◆ **WHAT IS REQUIRED**:
Summarize the Shawn Barber biography in three sentences.

-------- EXCERPTED TEXT --------

Career NFL statistics
- Total tackles: 563
- Sacks: 10.0
- Forced fumbles: 7
- Fumble recoveries: 7
- Interceptions: 7
- Defensive touchdowns: 2
- Stats at Pro Football Reference

= Shawn Barber (American football) =

American football player and coach (born 1975)

Shawn William Barber (born January 14, 1975) is an American former professional football player who was a linebacker in the National Football League (NFL). He played college football for the Richmond Spiders and was selected by the Washington Redskins in the fourth round of the 1998 NFL draft. He also played for the Philadelphia Eagles, Kansas City Chiefs and Houston Texans.

==Early life==
Barber was an all-district and all-region player as a safety at Hermitage High School in Richmond. Despite not playing football until he was a junior, he returned three interceptions for touchdowns and averaged over 20.0 yards per catch as a senior. He also earned all-district honors in basketball and lettered once in track. In addition, he also letter in baseball his senior year. He even dabbled in gymnastics in middle school.

==College career==
Barber began his collegiate career at the University of Richmond as a safety but was moved to linebacker in his sophomore year. As a junior, Barber was an All-American honorable mention by the Associated Press and an all-Yankee Conference first-team selection. He recorded 94 total tackles (56 solo), six sacks, 13 tackles for a loss, and a forced fumble en route to becoming the Atlantic 10 Conference Defensive Player of the Year in 1997 as a senior. He also added three interceptions and on special teams he blocked two kicks. In his four seasons at Richmond, Barber played in a total of 44 games with 33 starts and totaled 305 tackles, 20 sacks, 30 tackles for a loss, and five interceptions.

-------- INFORMATION --------

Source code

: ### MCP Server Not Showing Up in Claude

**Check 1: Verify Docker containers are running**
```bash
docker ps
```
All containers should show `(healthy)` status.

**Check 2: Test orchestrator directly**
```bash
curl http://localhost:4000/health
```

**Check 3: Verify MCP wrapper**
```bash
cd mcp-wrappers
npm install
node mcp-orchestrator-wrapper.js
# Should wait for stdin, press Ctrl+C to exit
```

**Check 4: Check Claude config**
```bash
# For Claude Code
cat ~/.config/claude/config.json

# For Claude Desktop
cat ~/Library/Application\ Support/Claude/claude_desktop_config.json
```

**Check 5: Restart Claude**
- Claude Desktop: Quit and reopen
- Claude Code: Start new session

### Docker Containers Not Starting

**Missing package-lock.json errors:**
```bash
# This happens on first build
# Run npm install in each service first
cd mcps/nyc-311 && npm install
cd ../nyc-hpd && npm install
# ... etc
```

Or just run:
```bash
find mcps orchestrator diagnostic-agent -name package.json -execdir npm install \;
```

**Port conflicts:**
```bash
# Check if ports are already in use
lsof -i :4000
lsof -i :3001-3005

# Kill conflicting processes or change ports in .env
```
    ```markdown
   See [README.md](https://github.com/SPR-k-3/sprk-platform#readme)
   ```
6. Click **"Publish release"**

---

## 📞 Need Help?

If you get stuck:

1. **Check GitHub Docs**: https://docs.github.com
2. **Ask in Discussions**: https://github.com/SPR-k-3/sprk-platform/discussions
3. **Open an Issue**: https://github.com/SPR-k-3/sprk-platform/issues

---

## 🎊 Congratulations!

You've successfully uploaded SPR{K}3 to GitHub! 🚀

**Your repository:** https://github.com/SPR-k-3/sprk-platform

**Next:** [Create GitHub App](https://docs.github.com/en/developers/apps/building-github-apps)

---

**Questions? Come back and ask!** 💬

--------

◆ **SOLUTION**:
Shawn William Barber, born January 14, 1975, is a former NFL linebacker who played college football for the Richmond Spiders, was selected by the Washington Redskins in the fourth round of the 1998 NFL draft, and also played for the Philadelphia Eagles, Kansas City Chiefs and Houston Texans. At Hermitage High School in Richmond he was an all-district and all-region safety despite not playing football until his junior year, and he also earned all-district honors in basketball and lettered in track and baseball. At the University of Richmond he moved from safety to linebacker, was named Atlantic 10 Conference Defensive Player of the Year in 1997, and totaled 305 tackles, 20 sacks and five interceptions over four seasons.